The police blamed the Pakistani Taliban for the bombing, though there was no immediate claim of responsibility by the militants.

The military had carried out a major cleanup operation in Doaba in August to flush out Taliban militants who wereinfiltrating from the nearby Kurram and Orakzai tribal regions.

Army helicopter gunships have been attacking suspected militant hide-outs in Orakzai in the last couple of weeks. That region is under the sway of Hakimullah Mehsud, a senior Taliban commander. He warned this month that the Pakistani Taliban would carry out two bombings a week in what he called revenge for missile strikes by American drone aircraft.

One of those missile strikes, on April 2, was apparently aimed at Mr. Mehsud. The strike killed 10 militants at one of his training camps in the Orakzai region, officials said. Mr. Mehsud was reported to have escaped.

He claimed responsibility for a suicide bombing attack two weeks ago against a checkpoint in an upper-class neighborhood of Islamabad. Eight paramilitary soldiers were killed in that attack.

The checkpoint attacked on Saturday sits on the Hangu-Parachinar road, which has been closed to general traffic for over a year because of a Taliban roadblock intended to stop food and fuel supplies to the mainly Shiite population in Kurram's regional headquarters of Parachinar.

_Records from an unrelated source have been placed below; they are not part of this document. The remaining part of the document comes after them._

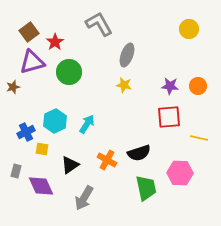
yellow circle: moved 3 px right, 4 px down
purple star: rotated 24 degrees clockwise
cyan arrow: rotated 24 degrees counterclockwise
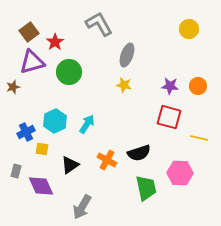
red square: rotated 20 degrees clockwise
gray arrow: moved 2 px left, 9 px down
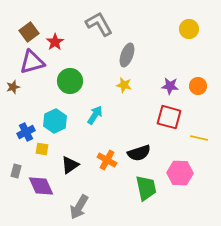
green circle: moved 1 px right, 9 px down
cyan arrow: moved 8 px right, 9 px up
gray arrow: moved 3 px left
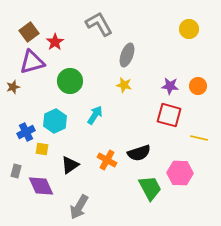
red square: moved 2 px up
green trapezoid: moved 4 px right; rotated 16 degrees counterclockwise
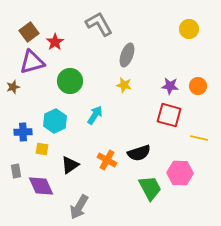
blue cross: moved 3 px left; rotated 24 degrees clockwise
gray rectangle: rotated 24 degrees counterclockwise
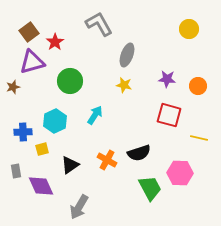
purple star: moved 3 px left, 7 px up
yellow square: rotated 24 degrees counterclockwise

The Hangu district has been a frequent flashpoint for violence between Sunnis and Shiites. Forty-eight people were killed during sectarian attacks during the Shiite holy month of Muharram last year.

Also on Saturday, Asfandyar Wali, the leader of the Awami National Party, which negotiated a peace deal with the Taliban in the district of Swat, defended the party's decision to agree to the introduction of Islamic law in that region. The party is a member of the coalition government led by President Asif Ali Zardari, and has been at the forefront of the decisions to concede authority to the Taliban in Swat.

"We preferred diplomacy over war," Mr. Wali told a news conference in Karachi. "I don't say this is the best solution," he said of the setting up of Islamic courts in Swat.